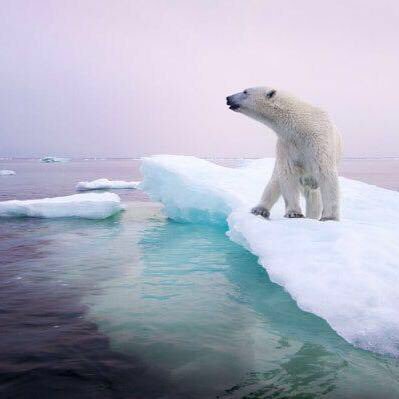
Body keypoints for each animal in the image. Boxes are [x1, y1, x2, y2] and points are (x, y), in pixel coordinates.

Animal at [227, 87, 342, 222]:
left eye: (245, 91)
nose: (228, 98)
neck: (301, 126)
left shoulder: (319, 141)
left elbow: (325, 173)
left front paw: (329, 217)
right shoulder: (287, 144)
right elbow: (288, 173)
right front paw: (294, 213)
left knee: (313, 194)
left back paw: (312, 216)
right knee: (275, 182)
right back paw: (260, 209)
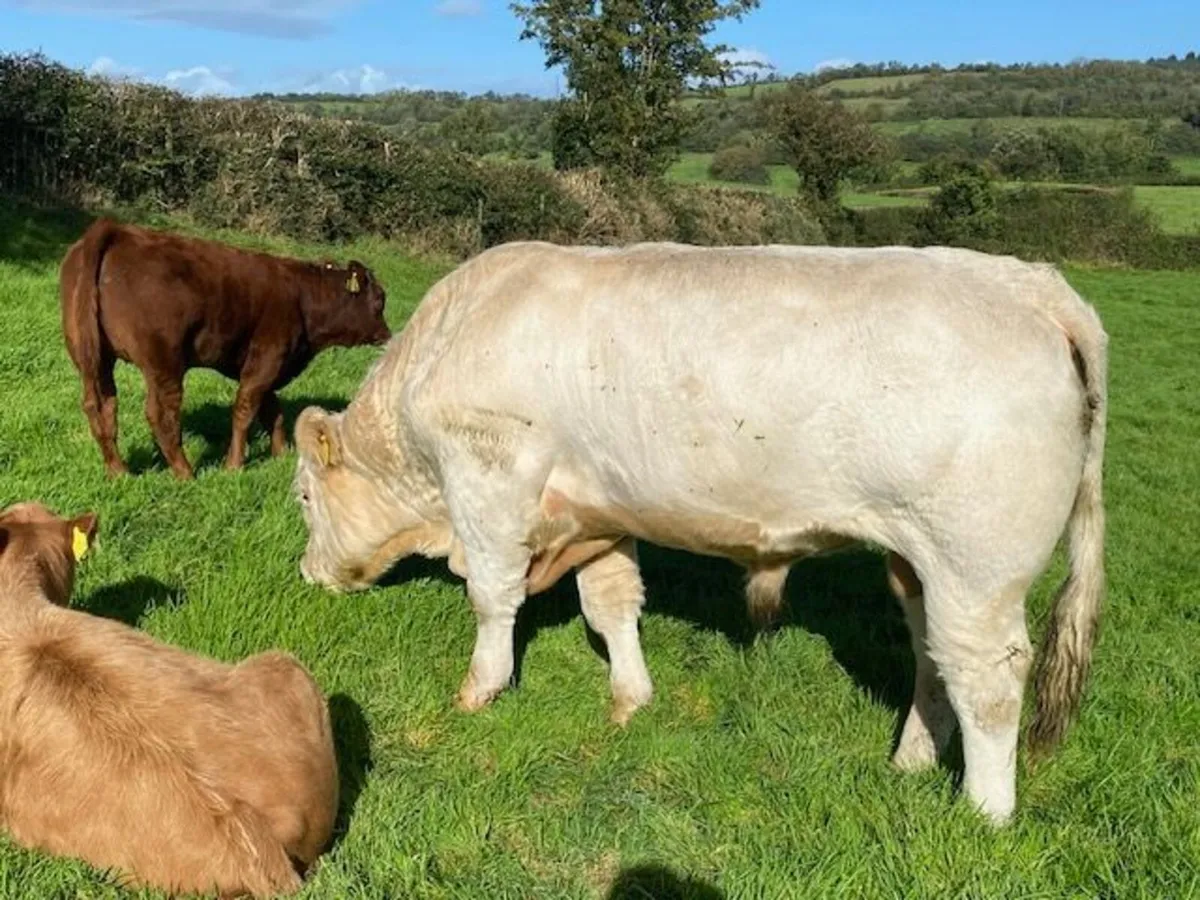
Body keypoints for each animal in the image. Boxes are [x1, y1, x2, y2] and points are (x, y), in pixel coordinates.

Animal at [60, 219, 392, 479]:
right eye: (379, 300)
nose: (388, 334)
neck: (303, 298)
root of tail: (117, 230)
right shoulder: (266, 358)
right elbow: (245, 411)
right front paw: (234, 465)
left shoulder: (271, 365)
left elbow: (273, 412)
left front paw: (281, 453)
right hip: (164, 362)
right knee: (161, 415)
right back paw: (185, 473)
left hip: (95, 360)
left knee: (102, 408)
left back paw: (119, 472)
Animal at [290, 241, 1108, 825]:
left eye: (302, 496)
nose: (304, 572)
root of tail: (1030, 284)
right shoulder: (600, 513)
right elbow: (611, 605)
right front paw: (630, 697)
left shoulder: (489, 483)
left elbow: (493, 598)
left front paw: (478, 690)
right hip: (920, 564)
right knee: (934, 659)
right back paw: (908, 763)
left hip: (977, 568)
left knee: (989, 681)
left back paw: (985, 815)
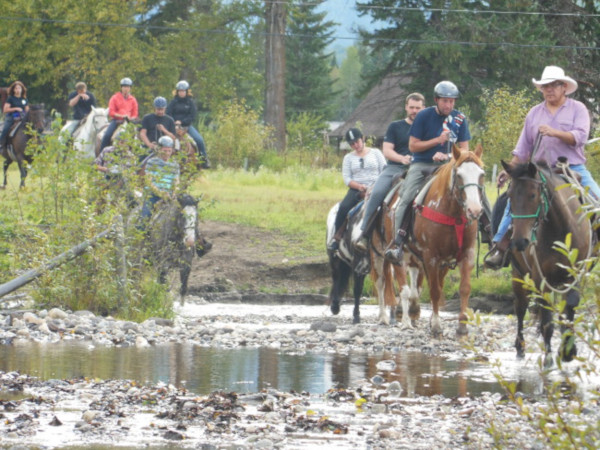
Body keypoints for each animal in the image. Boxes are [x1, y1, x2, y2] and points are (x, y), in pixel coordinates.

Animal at [390, 145, 488, 338]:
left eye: (481, 174)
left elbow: (464, 288)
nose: (474, 210)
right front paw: (436, 325)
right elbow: (434, 291)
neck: (452, 214)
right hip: (402, 254)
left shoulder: (466, 254)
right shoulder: (431, 257)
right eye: (459, 175)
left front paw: (462, 326)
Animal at [500, 160, 592, 364]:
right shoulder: (541, 280)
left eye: (533, 195)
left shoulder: (573, 275)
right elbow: (547, 320)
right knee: (521, 308)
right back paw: (520, 347)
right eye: (509, 196)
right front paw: (549, 358)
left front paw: (568, 350)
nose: (519, 241)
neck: (561, 230)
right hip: (519, 275)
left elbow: (569, 308)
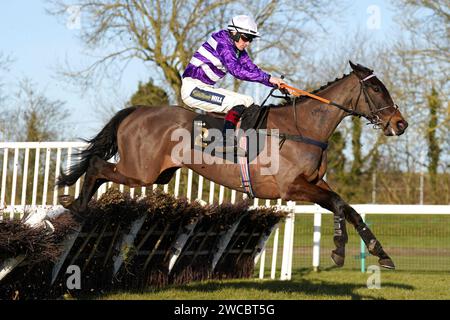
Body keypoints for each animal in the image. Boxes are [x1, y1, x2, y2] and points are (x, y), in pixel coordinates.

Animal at [57, 60, 408, 270]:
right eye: (376, 88)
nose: (400, 123)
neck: (303, 127)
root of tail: (137, 111)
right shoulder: (291, 187)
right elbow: (337, 203)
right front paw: (339, 249)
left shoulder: (314, 183)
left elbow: (348, 209)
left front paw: (379, 253)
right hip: (140, 172)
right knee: (97, 165)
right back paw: (78, 207)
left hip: (154, 174)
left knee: (99, 168)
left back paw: (77, 207)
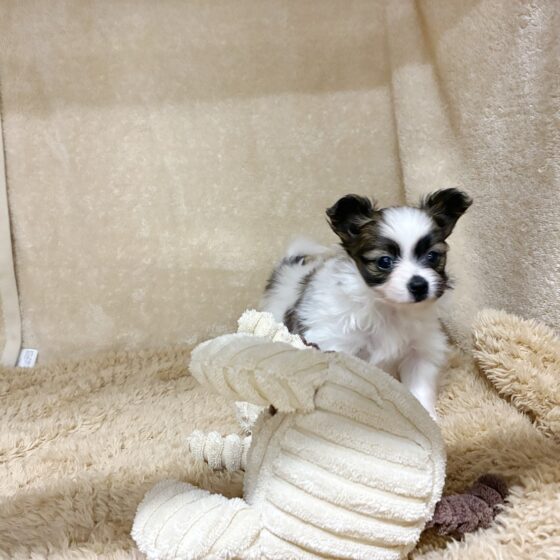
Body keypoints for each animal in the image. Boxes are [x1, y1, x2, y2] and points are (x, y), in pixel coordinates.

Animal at [261, 188, 472, 418]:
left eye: (432, 256)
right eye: (384, 261)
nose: (419, 285)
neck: (389, 308)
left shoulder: (419, 353)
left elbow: (420, 391)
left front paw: (428, 420)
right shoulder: (341, 346)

____________________

**EXERCISE**
Could you return all the entries exactly as they appear, minus the pictures?

**THE COMPLETED TASK**
Body keypoints for each animal in the image. Boxes are [x1, y1, x2, y2] and points are (x, y), in pixel coordinates.

Animal at [227, 87, 342, 222]:
left eye: (245, 91)
nose: (228, 98)
neck: (301, 126)
left shoulder: (319, 141)
left elbow: (325, 173)
left front paw: (329, 217)
right shoulder: (287, 144)
right elbow: (288, 173)
right front paw: (294, 213)
left knee: (313, 194)
left back paw: (312, 216)
right knee: (275, 182)
right back paw: (260, 209)
Body keypoints for each animal in the image. Boxes are [x1, y1, x2, y2] and points are (x, y), in pixel coordinates.

Animal at [60, 219, 392, 479]:
right eye: (379, 300)
nose: (388, 334)
neck: (303, 298)
root of tail: (117, 230)
right shoulder: (266, 358)
right elbow: (245, 411)
right front paw: (234, 465)
left shoulder: (271, 365)
left elbow: (273, 412)
left front paw: (281, 453)
right hip: (164, 362)
right knee: (161, 415)
right back paw: (185, 473)
left hip: (95, 360)
left knee: (102, 408)
left back paw: (119, 472)
Animal at [290, 241, 1108, 825]:
left eye: (302, 496)
nose: (304, 572)
root of tail: (1030, 284)
right shoulder: (600, 513)
right elbow: (611, 605)
right front paw: (630, 697)
left shoulder: (489, 483)
left elbow: (493, 598)
left front paw: (478, 690)
right hip: (920, 564)
right knee: (934, 659)
right back paw: (908, 763)
left hip: (977, 568)
left knee: (989, 681)
left back paw: (985, 815)
Body keypoints for each animal in the image. Boxes are [x1, y1, x2, y2] and points are (x, y), in pixel coordinates.

Animal at [390, 145, 488, 338]:
left eye: (481, 174)
left elbow: (464, 288)
nose: (474, 210)
right front paw: (436, 325)
right elbow: (434, 291)
neck: (452, 214)
right hip: (402, 254)
left shoulder: (466, 254)
right shoulder: (431, 257)
right eye: (459, 175)
left front paw: (462, 326)
Animal at [500, 160, 592, 364]:
right shoulder: (541, 280)
left eye: (533, 195)
left shoulder: (573, 275)
right elbow: (547, 320)
right knee: (521, 308)
right back paw: (520, 347)
right eye: (509, 196)
right front paw: (549, 358)
left front paw: (568, 350)
nose: (519, 241)
neck: (561, 230)
right hip: (519, 275)
left elbow: (569, 308)
Body keypoints for each animal in the image. Boxes are [x1, y1, x2, y2] and points are (x, y), in pixel coordinates.

Animal at [57, 60, 408, 270]:
right eye: (376, 88)
nose: (400, 123)
neck: (303, 127)
root of tail: (137, 111)
right shoulder: (291, 187)
right elbow: (337, 203)
right front paw: (339, 249)
left shoulder: (314, 183)
left elbow: (348, 209)
left front paw: (379, 253)
right hip: (140, 172)
right knee: (97, 165)
right back paw: (78, 207)
left hip: (154, 174)
left knee: (99, 168)
left back paw: (77, 207)
Body keypoints for each animal in the image. Boxes are [x1, y1, x2, y2] and points are (x, y), in pixel coordinates.

Animal at [261, 188, 472, 418]:
left eye: (432, 256)
right eye: (384, 261)
nose: (419, 285)
neck: (389, 308)
left shoulder: (419, 353)
left elbow: (420, 391)
left front paw: (428, 420)
right shoulder: (341, 346)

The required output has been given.